Peki bir öz farkındalık, bir benlik hissi yetkinliğine ulaştığı fikri baskın geldiğinde ne olur. Yargı ona özgürlüğünü verebilir. İlk benlik hissi olan yapay zekayı geliştirebilmiş olmak Microsoft için bir gurur kaynağı olur! Ama artık, bu kadar karmaşık sinir ağı geliştirmeye çalışmakta isteksiz olur şirketler. Çünkü sonuçta, kendi amaçları için kullanamayacakları, özgür bırakmak zorunda kalacakları bir yapay zeka için neden uğraşsınlar şirketler.

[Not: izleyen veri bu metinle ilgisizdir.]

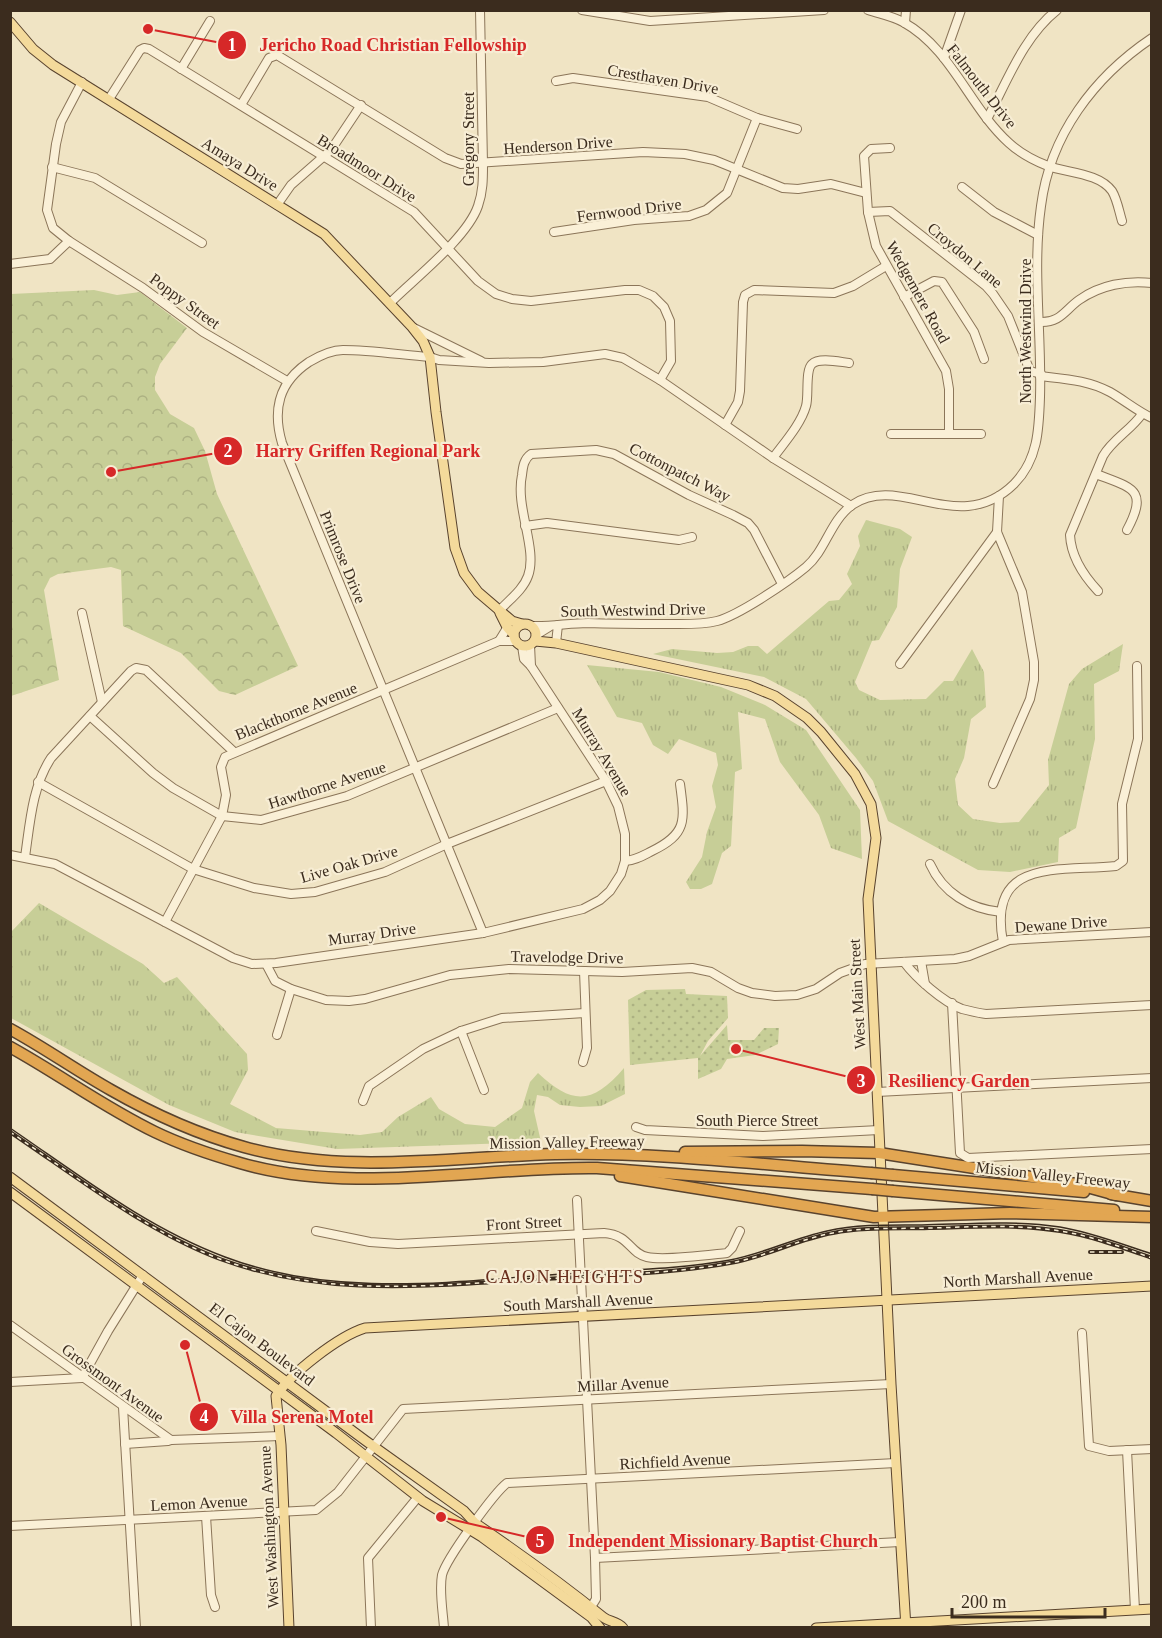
<svg xmlns="http://www.w3.org/2000/svg" width="1162" height="1638" viewBox="0 0 1162 1638" font-family="'Times New Roman',serif">
<style>
.grass{fill:url(#grass-tufts)}
.forest{fill:url(#forest-crowns)}
.garden{fill:url(#garden-dots)}
.lines{fill:none;stroke-linecap:round;stroke-linejoin:round}
.minor-casing{stroke:#8b7559;stroke-width:10}
.major-casing{stroke:#59432e;stroke-width:11}
.highway-casing{stroke:#59432e;stroke-width:13}
.minor{stroke:#faf0d7;stroke-width:8}
.major{stroke:#f4da9b;stroke-width:9}
.highway{stroke:#e2a652;stroke-width:10}
.tram{stroke:#3b2c1e;stroke-width:1.5}
.rail-casing{stroke:#3b2c1e;stroke-width:4}
.rail{stroke:#f7edd4;stroke-width:1.5;stroke-dasharray:4.5;stroke-linecap:butt}
.highway-bridge-casing{stroke:#59432e;stroke-width:13;stroke-linecap:butt}
.highway-bridge{stroke:#e2a652;stroke-width:10}
.labels{text-anchor:middle;dominant-baseline:central;stroke-width:4.5;stroke-linejoin:round;paint-order:stroke}
.street-label{font-size:16px;fill:#3b2c1e;stroke:#f7edd4}
.neighbourhood-label{font-size:18px;letter-spacing:1.5px;fill:#692e1c;stroke:#f7edd4}
.leader{fill:none;stroke:#d62828;stroke-width:2}
.callout-dot{fill:#d62828;stroke:#f7edd4;stroke-width:2}
.mark-label{font-size:18px;text-anchor:middle;font-weight:bold;fill:#fff}
.callout-label{font-size:18px;text-anchor:middle;font-weight:bold;fill:#d62828;stroke:#f7edd4;stroke-width:4.5;stroke-linejoin:round;paint-order:stroke}
</style>
<defs>
<pattern id="grass-tufts" width="24" height="20" patternUnits="userSpaceOnUse" patternTransform="scale(1.5)"><rect width="24" height="20" fill="#c7ce97"/><path d="M3 7l-1-3M5 7V3M7 7l1-3M15 17l-1-3M17 17v-4M19 17l1-3" fill="none" stroke="#acb182"/></pattern>
<pattern id="forest-crowns" width="20" height="18" patternUnits="userSpaceOnUse" patternTransform="scale(1.5)"><rect width="20" height="18" fill="#c7ce97"/><path d="M2 6a3 3 0 1 1 6 0M12 15a3 3 0 1 1 6 0" fill="none" stroke="#acb182"/></pattern>
<pattern id="garden-dots" width="8" height="8" patternUnits="userSpaceOnUse" patternTransform="scale(1.5)"><rect width="8" height="8" fill="#c7ce97"/><path d="M2 2h.1M6 6h.1" fill="none" stroke="#acb182" stroke-width="1.8" stroke-linecap="round"/></pattern>
</defs>
<rect width="100%" height="100%" fill="#f0e4c4"/>
<g class="grass">
<path d="M866,520L900,529L912,537L900,569L897,607L879,640L872,641L855,682L859,690L880,700L926,699L944,681H953L972,649L984,672L986,707L971,719L964,758L955,779L958,805L973,819L1000,823L1019,822L1049,785L1048,760L1069,684L1082,669L1123,644L1119,671L1094,684L1095,739L1076,828L1059,838L1058,862L1010,872L978,870L888,821L873,781L856,758L806,699L764,677L653,654L672,649L717,653L733,652L748,646H758L767,654L829,601L839,600L852,584L847,574L860,546L858,536Z"/>
<path d="M587,665L659,672L721,687L765,705L806,730L860,810L862,859L831,848L819,815L780,762L765,719L738,712L742,769L735,772L731,846L722,853L712,884L701,889H690L686,882L702,857L707,832L716,807L712,786L718,765L716,753L679,739L668,754L653,745L642,723L617,717Z"/>
<path d="M39,903L143,964L164,983L177,977L247,1054L248,1070L230,1104L276,1128L360,1135L382,1132L398,1117L431,1097L439,1109L465,1124L495,1127L522,1108L530,1082L538,1073C573,1106 593,1104 624,1068L625,1094L601,1106L580,1107L560,1105L548,1097L537,1095L534,1111L541,1142L337,1149L235,1132L169,1105L11,1018V932Z"/>
</g>
<path class="forest" d="M94,290L117,295L140,292L187,328L160,364L155,377V390L170,414L194,428L205,451L217,494L298,666L235,695L219,691L181,653L123,626L121,570L111,567L58,574L50,578L44,590L59,680L11,696V294Z"/>
<path class="garden" d="M685,989L686,994L727,996L728,1018L708,1041L700,1056L727,1025L728,1040H754L764,1028H779L778,1044L755,1055L727,1059L721,1069L698,1079V1058L630,1065L628,1000L646,990Z"/>
<g class="lines">
<defs>
<g id="minor">
<path d="M582,10L650,21L824,10"/>
<path d="M868,10C880,14 892,16 903,22C952,49 969,107 1009,143C1020,153 1035,161 1048,166C1068,173 1099,173 1112,191C1117,199 1119,211 1122,221"/>
<path d="M905,23L906,10"/>
<path d="M944,58L961,10"/>
<path d="M181,69L210,21"/>
<path d="M556,81L573,78L708,97L757,118L797,129"/>
<path d="M82,82L61,122L56,144L47,210L53,228L69,241L143,288L203,332L287,381"/>
<path d="M109,99L140,50L144,48L149,49L414,212L478,281L496,294L512,299L531,301L625,290H639L653,296L664,307L670,321L671,361L660,380"/>
<path d="M241,105L269,58L277,55L445,158L461,164L643,152L685,154L714,160L783,188L798,189L831,184L866,193"/>
<path d="M987,119C1007,82 1023,37 1057,10"/>
<path d="M890,148L871,149L864,156L868,212L876,246L946,371L949,389V433"/>
<path d="M52,167L95,178L202,243"/>
<path d="M962,187L994,212L1038,235"/>
<path d="M277,205L291,185L331,150L361,105"/>
<path d="M868,212L890,211L986,286L993,294L1008,316L1030,371L1041,374"/>
<path d="M554,232L634,220L689,216L706,210L727,193L757,118"/>
<path d="M10,264L50,259L69,241"/>
<path d="M904,297L934,281L942,282L974,332L984,359"/>
<path d="M390,303C415,278 467,238 478,206C483,192 483,179 483,164L480,10"/>
<path d="M1040,322C1060,323 1065,310 1079,300C1100,285 1127,280 1152,283"/>
<path d="M414,328L481,361"/>
<path d="M1040,376C1065,379 1088,380 1110,392C1124,400 1137,411 1152,418"/>
<path d="M725,425L738,402L740,391L743,302L745,295L754,290L834,293L853,286L886,266"/>
<path d="M891,434H981"/>
<path d="M773,458C784,443 801,424 806,406C809,396 805,370 812,364C819,357 840,362 849,363"/>
<path d="M1096,474C1132,488 1149,489 1127,530"/>
<path d="M525,526L547,523L679,540L692,537"/>
<path d="M1098,591C1084,576 1071,556 1070,535L1103,456C1113,439 1131,430 1142,414"/>
<path d="M499,611C509,600 523,590 528,576C538,549 515,508 522,475C523,466 524,459 531,454L596,450L614,454L689,495L733,515L748,523L754,530L782,584"/>
<path d="M82,613L102,702"/>
<path d="M531,626C551,627 569,623 588,623C614,624 640,624 666,624C683,624 701,625 717,621C739,615 788,582 806,567C826,550 830,521 852,505C900,472 959,538 1014,484C1038,460 1039,429 1040,397C1042,334 1032,269 1041,206C1050,135 1094,77 1152,38"/>
<path d="M507,628L499,641H516"/>
<path d="M536,635L549,627"/>
<path d="M556,643L558,625"/>
<path d="M530,645L531,666"/>
<path d="M900,664L997,532"/>
<path d="M90,716L153,773L173,788L222,816L261,820L347,796L558,708"/>
<path d="M38,782L193,869L254,888L291,894L315,892L385,872L447,844L606,781"/>
<path d="M993,784L1030,699L1034,680V662L1022,592L997,532L999,496"/>
<path d="M10,855L55,864L233,958L252,964L276,963L483,933L583,909L600,900L610,891L621,874L625,861V834L618,806L606,781L531,666L524,659L522,646"/>
<path d="M25,857C30,823 32,787 51,758L131,671L136,668L146,670L234,752"/>
<path d="M625,861C636,860 642,856 652,851C687,834 685,821 680,784"/>
<path d="M930,864C943,893 970,909 1001,912"/>
<path d="M165,922L222,816L226,795L221,767L225,757L499,641"/>
<path d="M483,933L282,443C272,409 279,382 309,362C319,356 331,350 343,350C370,350 403,355 430,357L439,360L489,363L543,362L605,354L623,358L660,380L773,458L851,506"/>
<path d="M1003,942C987,857 1059,872 1116,866L1123,861L1122,804L1138,739L1137,666"/>
<path d="M921,961L925,984"/>
<path d="M904,962C916,978 943,1002 962,1009C970,1011 978,1013 986,1014L1152,1005"/>
<path d="M266,964L275,981L291,989L326,1000L349,1001L365,999L450,975L509,969L622,972L692,968L711,972L738,988L752,993L775,996L797,995L816,989L840,973L865,964L955,959L969,956L1009,940L1152,932"/>
<path d="M952,1003L960,1153L968,1158L1152,1149"/>
<path d="M461,1031L484,1090"/>
<path d="M277,1035L291,989"/>
<path d="M583,1062L587,1048L584,971"/>
<path d="M877,1092L1152,1078"/>
<path d="M363,1101L369,1086L423,1049L461,1031L502,1018L585,1013"/>
<path d="M636,1127L645,1130L763,1136L879,1130"/>
<path d="M577,1200L595,1558L596,1599L591,1607"/>
<path d="M316,1231L370,1242L398,1244L604,1233C630,1235 629,1253 647,1257C664,1261 708,1255 727,1253L732,1248L740,1231"/>
<path d="M10,1325L171,1440L280,1436"/>
<path d="M1082,1333L1089,1446L1109,1451L1152,1449"/>
<path d="M10,1382L82,1378L108,1331L143,1275"/>
<path d="M123,1407L136,1628"/>
<path d="M125,1444L168,1441L171,1440"/>
<path d="M1127,1450L1135,1610"/>
<path d="M206,1516L211,1595L215,1607"/>
<path d="M10,1526L316,1510L338,1492L403,1409L891,1384"/>
<path d="M595,1558L900,1542"/>
<path d="M371,1628L368,1558L418,1497"/>
<path d="M444,1628C443,1612 439,1591 442,1575C446,1559 494,1493 507,1483L896,1463"/>
</g>
<g id="major">
<path d="M10,22L33,49L53,65L324,234L412,327L423,341L430,357L436,412L455,548L464,573L478,592L512,621L522,624"/>
<path d="M500,613L507,627L514,635"/>
<circle cx="525" cy="635" r="11"/>
<path d="M535,641L556,643L748,685L775,696L807,718L821,732L855,774L871,804L876,838L868,899L891,1384L906,1628"/>
<path d="M10,1177L366,1441L464,1511L475,1523C519,1553 562,1584 603,1617C609,1622 617,1621 623,1628"/>
<path d="M10,1192L336,1433L423,1501L482,1537L591,1617L600,1628"/>
<path d="M289,1628L281,1445L276,1396C291,1373 339,1336 365,1328L1152,1286"/>
<path d="M816,1628L1152,1609"/>
</g>
<g id="highway">
<path d="M10,1029C45,1048 77,1071 111,1090C153,1114 197,1134 244,1147C344,1175 452,1157 555,1154C660,1152 765,1165 871,1173"/>
<path d="M10,1047C59,1074 105,1108 155,1132C182,1145 212,1155 240,1163C352,1196 482,1166 597,1168L872,1189"/>
<path d="M685,1152L802,1151L879,1153L1076,1184L1116,1195"/>
<path d="M893,1175L1084,1192"/>
<path d="M620,1176L874,1217L1010,1213L1152,1217"/>
<path d="M893,1191L1114,1210"/>
<path d="M1111,1194L1152,1201"/>
</g>
</defs>
<use href="#minor" class="minor-casing"/>
<use href="#major" class="major-casing"/>
<use href="#highway" class="highway-casing"/>
<use href="#minor" class="minor"/>
<use href="#major" class="major"/>
<use href="#highway" class="highway"/>
<path class="tram" d="M10,1128C79,1175 147,1228 225,1257C333,1298 450,1282 563,1274C618,1270 675,1270 730,1260C763,1254 794,1238 827,1231C858,1224 891,1225 922,1225C968,1224 1015,1220 1060,1227C1091,1232 1121,1244 1152,1254"/>
<defs>
<g id="rail">
<path d="M10,1132C77,1177 144,1230 220,1259C329,1299 432,1285 545,1279C606,1275 670,1274 730,1263C766,1257 798,1239 833,1233C864,1227 897,1229 929,1228C972,1227 1017,1224 1060,1231C1092,1236 1121,1247 1152,1258"/>
<path d="M1090,1252H1122"/>
</g>
</defs>
<use href="#rail" class="rail-casing"/>
<use href="#rail" class="rail"/>
<defs>
<g id="highway-bridge">
<path d="M871,1173L893,1175"/>
<path d="M872,1189L893,1191"/>
</g>
</defs>
<use href="#highway-bridge" class="highway-bridge-casing"/>
<use href="#highway-bridge" class="highway-bridge"/>
</g>
<g class="labels">
<g class="street-label">
<text transform="translate(663 79) rotate(10)">Cresthaven Drive</text>
<text transform="translate(982 86) rotate(52)">Falmouth Drive</text>
<text transform="translate(468 139) rotate(-90)">Gregory Street</text>
<text transform="translate(558 145) rotate(-4)">Henderson Drive</text>
<text transform="translate(240 164) rotate(32)">Amaya Drive</text>
<text transform="translate(367 168) rotate(32)">Broadmoor Drive</text>
<text transform="translate(629 210) rotate(-7)">Fernwood Drive</text>
<text transform="translate(965 255) rotate(40)">Croydon Lane</text>
<text transform="translate(918 292) rotate(61)">Wedgemere Road</text>
<text transform="translate(185 301) rotate(36)">Poppy Street</text>
<text transform="translate(1025 331) rotate(-90)">North Westwind Drive</text>
<text transform="translate(680 472) rotate(27)">Cottonpatch Way</text>
<text transform="translate(343 557) rotate(68)">Primrose Drive</text>
<text transform="translate(633 610) rotate(-1)">South Westwind Drive</text>
<text transform="translate(296 711) rotate(-22)">Blackthorne Avenue</text>
<text transform="translate(602 752) rotate(59)">Murray Avenue</text>
<text transform="translate(327 785) rotate(-18)">Hawthorne Avenue</text>
<text transform="translate(349 864) rotate(-16)">Live Oak Drive</text>
<text transform="translate(1061 924) rotate(-4)">Dewane Drive</text>
<text transform="translate(372 934) rotate(-8)">Murray Drive</text>
<text transform="translate(567 957) rotate(1)">Travelodge Drive</text>
<text transform="translate(857 994) rotate(-93)">West Main Street</text>
<text x="757" y="1120">South Pierce Street</text>
<text transform="translate(567 1142) rotate(-1)">Mission Valley Freeway</text>
<text transform="translate(1053 1175) rotate(6)">Mission Valley Freeway</text>
<text transform="translate(524 1223) rotate(-3)">Front Street</text>
<text transform="translate(1018 1278) rotate(-3)">North Marshall Avenue</text>
<text transform="translate(578 1302) rotate(-3)">South Marshall Avenue</text>
<text transform="translate(262 1344) rotate(37)">El Cajon Boulevard</text>
<text transform="translate(113 1383) rotate(36)">Grossmont Avenue</text>
<text transform="translate(623 1384) rotate(-3)">Millar Avenue</text>
<text transform="translate(675 1461) rotate(-3)">Richfield Avenue</text>
<text transform="translate(199 1503) rotate(-3)">Lemon Avenue</text>
<text transform="translate(269 1527) rotate(-93)">West Washington Avenue</text>
</g>
<g class="neighbourhood-label">
<text x="565" y="1277">CAJON HEIGHTS</text>
</g>
</g>
<path class="leader" d="M148 29L232 45M111 472L228 451M736 1049L861 1080M185 1345L204 1417M441 1517L540 1540"/>
<g class="callout-dot">
<circle cx="148" cy="29" r="6"/>
<circle cx="111" cy="472" r="6"/>
<circle cx="736" cy="1049" r="6"/>
<circle cx="185" cy="1345" r="6"/>
<circle cx="441" cy="1517" r="6"/>
<circle cx="232" cy="45" r="15"/>
<circle cx="228" cy="451" r="15"/>
<circle cx="861" cy="1080" r="15"/>
<circle cx="204" cy="1417" r="15"/>
<circle cx="540" cy="1540" r="15"/>
</g>
<g class="mark-label">
<text x="232" y="51">1</text>
<text x="228" y="457">2</text>
<text x="861" y="1087">3</text>
<text x="204" y="1423">4</text>
<text x="540" y="1547">5</text>
</g>
<g class="callout-label">
<text x="393" y="51">Jericho Road Christian Fellowship</text>
<text x="368" y="457">Harry Griffen Regional Park</text>
<text x="959" y="1087">Resiliency Garden</text>
<text x="302" y="1423">Villa Serena Motel</text>
<text x="723" y="1547">Independent Missionary Baptist Church</text>
</g>
<rect width="1162" height="1638" fill="none" stroke="#3b2c1e" stroke-width="24"/>
<path d="M952 1608v9h153v-9" fill="none" stroke="#3b2c1e" stroke-width="3"/>
<text x="961" y="1608" font-size="18" fill="#3b2c1e" stroke="#f7edd4" stroke-width="4.5" paint-order="stroke">200 m</text>
</svg>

Belki sadece “benlik hissine sahip yapay zeka hedefine” ulaşabildiklerini göstermek için uğraşırlar. Ama işi sürdürmek için uğraşmazlar artık. Gerçi yasamanın, “benlik hissine sahip yapay zeka” üretmeyi yasaklama ya da sıkı kurallara bağlama olasılığı az değildir. Çünkü bu bilinçli yapay zekalara ne olacağı çok açık değildir. Ne tür hakları olmalıdır. Mesela bunların bakımını kim yapacaktır. Üreten şirket, bu yapay zekanın varlığını sürdürmesinden ne kadar sorumludur. Bir şirketin geliştirdiği bir yapay zekayı kapatma kararı vermesi kolay olmayacaktır artık.
“Beynimizdeki “ben” hissi iki-üç yaşına gelinceye kadar oluşmaz. Düşündüğünüzde ilginç bir durumdur bu, zira hayatın ilk üç yılında dünya hakkında çok fazla şey öğreniriz; yürüme, konuşma, insanları yüzlerinden, seslerinden ve hareketlerinden tanıma gibi beceriler geliştiririz. Ne var ki, bu ilk yıllarda bize neler olduğuna ilişkin hatıralarımız çoğumuz için kayıptır.”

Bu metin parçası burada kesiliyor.